Prognosis and management
The prognosis for children with simple renal cysts is excellent. Although data from long‑term studies is limited, it appears that most cysts do not change in size or cause problems with renal function2. In most instances, if a firm diagnosis of simple cyst has been made, further investigation is not necessary5,6,9. Barring complication, children with simple renal cysts can be managed with regular periodic monitoring3,5,10.
1. Mir S, Rapola J, Koskimies O: Renal cysts in pediatric autopsy material. Nephron 33:189‑195, 1983.
2. Yamagishi F, Kitahara N, Mogi W, et al: Age related occurrence of simple renal cysts studied by ultrasonography. Klin Wochenschr 66:385‑387, 1988.
3. Steinhardt GF, Slovis TL, Perlmutter AD: Simple renal cysts in infants. Radiology 155:349‑350, 1985.
4. Siegel MJ, McAlister WH: Simple cysts of the kidney in children. J Urol 123:75‑78, 1980.
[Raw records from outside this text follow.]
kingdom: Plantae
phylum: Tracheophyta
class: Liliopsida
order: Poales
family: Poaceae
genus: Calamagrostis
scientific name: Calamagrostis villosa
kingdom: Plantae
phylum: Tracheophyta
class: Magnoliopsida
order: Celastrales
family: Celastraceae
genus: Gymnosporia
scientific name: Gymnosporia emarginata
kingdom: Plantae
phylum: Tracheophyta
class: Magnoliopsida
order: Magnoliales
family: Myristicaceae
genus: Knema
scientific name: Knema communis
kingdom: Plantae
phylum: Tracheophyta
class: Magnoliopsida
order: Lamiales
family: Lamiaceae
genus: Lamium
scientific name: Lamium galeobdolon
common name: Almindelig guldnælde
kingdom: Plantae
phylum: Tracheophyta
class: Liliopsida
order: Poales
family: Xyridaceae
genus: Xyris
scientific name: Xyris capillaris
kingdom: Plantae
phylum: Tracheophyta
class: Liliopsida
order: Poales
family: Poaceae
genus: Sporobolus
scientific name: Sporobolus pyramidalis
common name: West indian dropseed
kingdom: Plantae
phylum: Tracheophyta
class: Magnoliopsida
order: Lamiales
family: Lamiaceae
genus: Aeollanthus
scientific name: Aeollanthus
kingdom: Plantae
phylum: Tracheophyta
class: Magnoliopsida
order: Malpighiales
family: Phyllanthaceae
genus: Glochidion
5. Gordon RI, Pollack HM, Popky GI, et al: Simple serous cysts of the kidney in children. Radiology 131:357‑361, 1991.
6. McHugh K, Stringer DA, Herbert D, et al: Simple renal cysts in children: Diagnosis and follow‑up with US. Radiology 178:383‑385, 1991.
7. Mosli H, MacDonald P, Schillinger J: Caliceal diverticula developing into simple renal cyst. J Urol 136:658‑661, 1986.
8. Grossman H, Rosenberg ER, Bowie JD, et al: Sonographic diagnosis of renal cyst diseases. AJR 140:81‑85, 1983.
9. Glassberg KI, Filmer RB: Renal dysplasia, hypoplasia and cystic disease of the kidney. In Kellalis PP, King LR, Belman (eds). Clinical Pediatric Urology, 2nd ed. Philadelphia: WB Saunders, 1985; 948‑971.
10. Chilcote QA: A simple renal cyst in a child. J Can Assoc Radiol 33:51‑52, 1982.